* Exercise objective: In the data below, find the line that contains "pinky mcp: (268, 323)" and the line that contains "index pip: (594, 254)". Copy both, plus every line between them, exactly.

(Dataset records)
◇ ◇ ◇

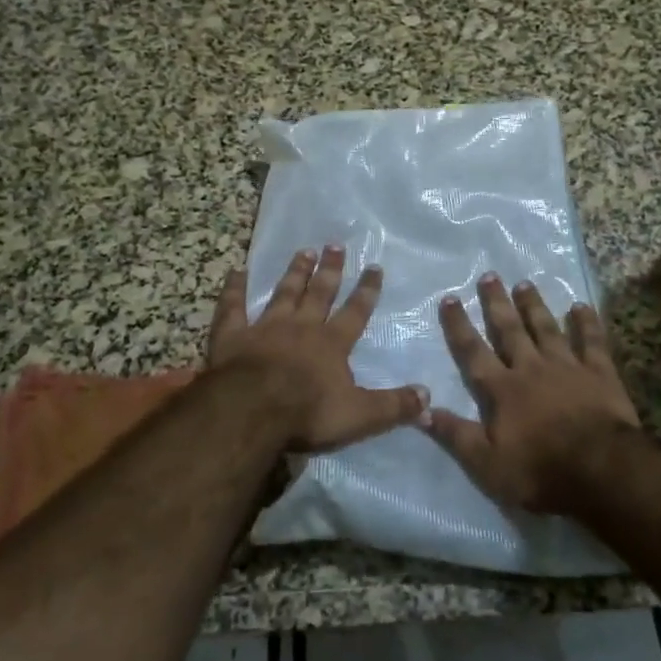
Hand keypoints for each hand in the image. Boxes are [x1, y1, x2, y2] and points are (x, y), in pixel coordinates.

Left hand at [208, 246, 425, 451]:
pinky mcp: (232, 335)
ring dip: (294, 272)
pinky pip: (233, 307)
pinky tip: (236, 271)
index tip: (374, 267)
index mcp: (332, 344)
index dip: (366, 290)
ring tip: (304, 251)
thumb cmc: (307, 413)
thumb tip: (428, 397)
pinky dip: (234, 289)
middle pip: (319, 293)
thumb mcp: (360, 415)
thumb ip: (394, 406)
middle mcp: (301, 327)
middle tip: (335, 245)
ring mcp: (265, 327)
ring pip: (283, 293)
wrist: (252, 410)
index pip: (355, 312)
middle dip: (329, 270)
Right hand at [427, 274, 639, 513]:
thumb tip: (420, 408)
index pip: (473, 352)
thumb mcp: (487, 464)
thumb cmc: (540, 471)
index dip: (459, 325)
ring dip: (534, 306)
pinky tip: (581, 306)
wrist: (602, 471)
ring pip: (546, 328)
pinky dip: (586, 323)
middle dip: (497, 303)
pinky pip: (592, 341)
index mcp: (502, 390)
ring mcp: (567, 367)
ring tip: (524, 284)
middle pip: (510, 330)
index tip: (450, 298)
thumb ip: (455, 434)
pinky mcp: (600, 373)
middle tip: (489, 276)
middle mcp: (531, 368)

◇ ◇ ◇

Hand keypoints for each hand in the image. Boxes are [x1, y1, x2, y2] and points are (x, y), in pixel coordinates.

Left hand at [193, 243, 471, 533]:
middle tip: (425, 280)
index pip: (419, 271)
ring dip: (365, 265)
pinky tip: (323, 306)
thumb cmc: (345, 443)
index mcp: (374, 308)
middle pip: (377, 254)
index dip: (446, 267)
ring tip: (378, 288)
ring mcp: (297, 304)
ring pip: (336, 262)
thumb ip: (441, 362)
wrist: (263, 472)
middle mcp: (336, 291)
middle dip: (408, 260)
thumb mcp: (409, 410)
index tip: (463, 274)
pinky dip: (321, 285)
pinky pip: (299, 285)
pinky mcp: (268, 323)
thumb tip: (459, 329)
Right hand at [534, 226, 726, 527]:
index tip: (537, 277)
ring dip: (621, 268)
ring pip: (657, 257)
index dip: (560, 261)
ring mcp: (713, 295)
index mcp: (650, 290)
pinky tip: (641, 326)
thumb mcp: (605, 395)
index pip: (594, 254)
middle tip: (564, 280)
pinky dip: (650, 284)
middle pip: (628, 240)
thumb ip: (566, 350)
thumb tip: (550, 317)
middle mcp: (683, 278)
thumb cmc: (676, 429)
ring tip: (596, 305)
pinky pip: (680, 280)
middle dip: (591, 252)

◇ ◇ ◇

* Result for this exercise:
pinky mcp: (268, 323)
thumb tip: (459, 329)
Right hand at [534, 226, 726, 527]:
index tip: (537, 277)
ring dip: (621, 268)
ring pip: (657, 257)
index dip: (560, 261)
ring mcp: (713, 295)
index mcp: (650, 290)
pinky tip: (641, 326)
thumb mcp: (605, 395)
index pip: (594, 254)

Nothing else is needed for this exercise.